While reflecting, Braun said his main regret is that the situation played out so publicly without a personal conversation between them. “It’s easy to see someone as a monster if you never meet them,” he said, adding that he and Swift have only met three times. At the time of the original catalog sale, he was managing Kanye West and Justin Bieber — two artists Swift had famously clashed with — and believes that may have shaped her view of him.

Still, Braun believes “everyone in the end won.” After Swift passed on buying her masters, she began to reclaim control of her work by re-recording her early albums through her Taylor’s Version series. The project boosted interest in her original catalog and helped fuel her record-breaking Eras Tour, which ultimately led her to becoming a billionaire.
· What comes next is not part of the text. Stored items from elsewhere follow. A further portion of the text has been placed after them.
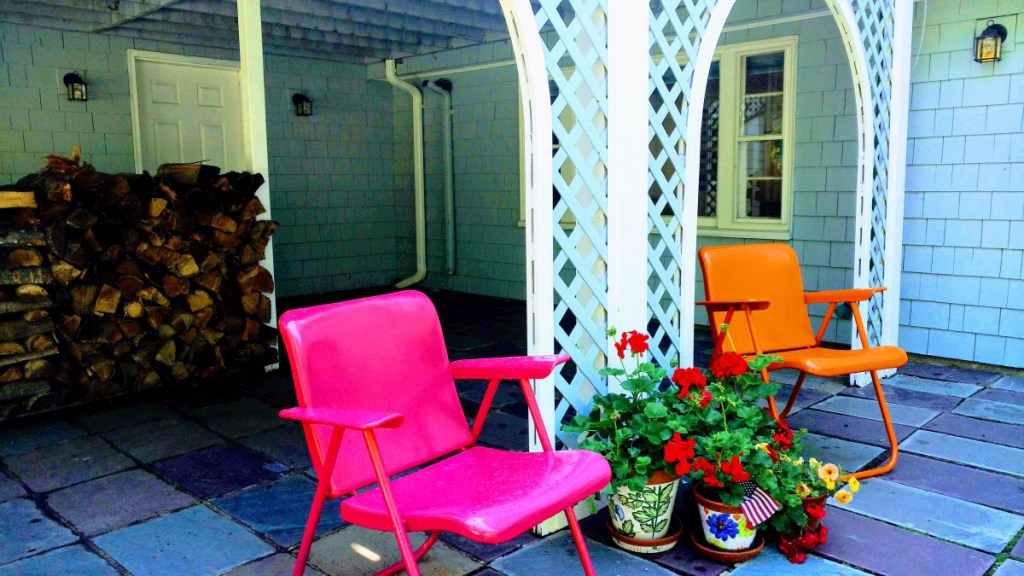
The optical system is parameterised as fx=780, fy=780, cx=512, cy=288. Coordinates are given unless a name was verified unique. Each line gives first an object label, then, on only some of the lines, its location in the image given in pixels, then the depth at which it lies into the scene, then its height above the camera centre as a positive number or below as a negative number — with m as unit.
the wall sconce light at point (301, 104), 7.28 +0.79
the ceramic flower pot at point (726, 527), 2.32 -1.02
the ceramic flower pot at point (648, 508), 2.37 -0.98
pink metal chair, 1.73 -0.65
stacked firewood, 3.89 -0.45
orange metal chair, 3.04 -0.55
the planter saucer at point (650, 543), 2.42 -1.10
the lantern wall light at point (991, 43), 4.29 +0.77
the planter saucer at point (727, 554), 2.34 -1.10
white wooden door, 6.34 +0.61
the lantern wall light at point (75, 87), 5.89 +0.78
In May, she finally acquired her original masters from Shamrock Holdings — the company Braun sold them to after Swift declined to buy.

“She did incredibly well and basically had the biggest moment of her career,” he said, even calling her the “biggest artist of all time.” He also admitted that the spike in value of her old masters — driven by the popularity of her re-recordings — worked out financially on his end too. 

As for whether Swift’s track “Vigilante Sh*t” was aimed at him — particularly the line “thick as thieves with your ex-wife” — Braun laughed it off. “No, ’cause I talk to Yael every day,” he said, referring to his ex-wife Yael Cohen. “That’s like my partner…That’s the mother of my children… So no, I never thought that was about us,” 

Though the two still seem to be on opposite sides of the story, Braun’s latest comments show at least some appreciation — and a bit of reflection — on one of music’s messiest breakups.